» **Task instructions**: Reproduce the whole listing exactly.

» **Dataset excerpt**:
──────────
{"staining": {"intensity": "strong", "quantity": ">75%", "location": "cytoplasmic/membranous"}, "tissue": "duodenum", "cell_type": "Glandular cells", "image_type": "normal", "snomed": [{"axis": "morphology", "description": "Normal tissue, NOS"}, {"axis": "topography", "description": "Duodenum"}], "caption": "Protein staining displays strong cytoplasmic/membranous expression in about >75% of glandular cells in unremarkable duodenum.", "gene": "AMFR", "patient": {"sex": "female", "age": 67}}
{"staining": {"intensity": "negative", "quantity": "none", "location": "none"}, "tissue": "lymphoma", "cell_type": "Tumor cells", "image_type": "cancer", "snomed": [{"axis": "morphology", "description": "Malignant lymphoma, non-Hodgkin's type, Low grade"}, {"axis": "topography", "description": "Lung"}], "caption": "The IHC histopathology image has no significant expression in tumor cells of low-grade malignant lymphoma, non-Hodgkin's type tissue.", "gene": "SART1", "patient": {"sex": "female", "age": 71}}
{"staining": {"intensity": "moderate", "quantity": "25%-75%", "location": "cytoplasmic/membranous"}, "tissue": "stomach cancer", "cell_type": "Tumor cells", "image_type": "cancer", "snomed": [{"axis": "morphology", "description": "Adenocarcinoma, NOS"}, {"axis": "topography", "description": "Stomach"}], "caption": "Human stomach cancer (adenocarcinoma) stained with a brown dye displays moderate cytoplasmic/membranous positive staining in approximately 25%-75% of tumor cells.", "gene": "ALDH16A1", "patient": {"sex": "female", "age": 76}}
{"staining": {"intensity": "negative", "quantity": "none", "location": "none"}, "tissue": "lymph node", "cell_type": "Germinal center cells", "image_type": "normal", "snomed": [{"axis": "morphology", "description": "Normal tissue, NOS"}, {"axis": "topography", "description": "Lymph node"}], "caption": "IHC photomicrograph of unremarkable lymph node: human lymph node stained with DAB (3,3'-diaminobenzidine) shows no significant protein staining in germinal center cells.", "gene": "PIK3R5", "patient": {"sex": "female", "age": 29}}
──────────
» **Response to the exercise**:
{"staining": {"intensity": "strong", "quantity": ">75%", "location": "cytoplasmic/membranous"}, "tissue": "duodenum", "cell_type": "Glandular cells", "image_type": "normal", "snomed": [{"axis": "morphology", "description": "Normal tissue, NOS"}, {"axis": "topography", "description": "Duodenum"}], "caption": "Protein staining displays strong cytoplasmic/membranous expression in about >75% of glandular cells in unremarkable duodenum.", "gene": "AMFR", "patient": {"sex": "female", "age": 67}}
{"staining": {"intensity": "negative", "quantity": "none", "location": "none"}, "tissue": "lymphoma", "cell_type": "Tumor cells", "image_type": "cancer", "snomed": [{"axis": "morphology", "description": "Malignant lymphoma, non-Hodgkin's type, Low grade"}, {"axis": "topography", "description": "Lung"}], "caption": "The IHC histopathology image has no significant expression in tumor cells of low-grade malignant lymphoma, non-Hodgkin's type tissue.", "gene": "SART1", "patient": {"sex": "female", "age": 71}}
{"staining": {"intensity": "moderate", "quantity": "25%-75%", "location": "cytoplasmic/membranous"}, "tissue": "stomach cancer", "cell_type": "Tumor cells", "image_type": "cancer", "snomed": [{"axis": "morphology", "description": "Adenocarcinoma, NOS"}, {"axis": "topography", "description": "Stomach"}], "caption": "Human stomach cancer (adenocarcinoma) stained with a brown dye displays moderate cytoplasmic/membranous positive staining in approximately 25%-75% of tumor cells.", "gene": "ALDH16A1", "patient": {"sex": "female", "age": 76}}
{"staining": {"intensity": "negative", "quantity": "none", "location": "none"}, "tissue": "lymph node", "cell_type": "Germinal center cells", "image_type": "normal", "snomed": [{"axis": "morphology", "description": "Normal tissue, NOS"}, {"axis": "topography", "description": "Lymph node"}], "caption": "IHC photomicrograph of unremarkable lymph node: human lymph node stained with DAB (3,3'-diaminobenzidine) shows no significant protein staining in germinal center cells.", "gene": "PIK3R5", "patient": {"sex": "female", "age": 29}}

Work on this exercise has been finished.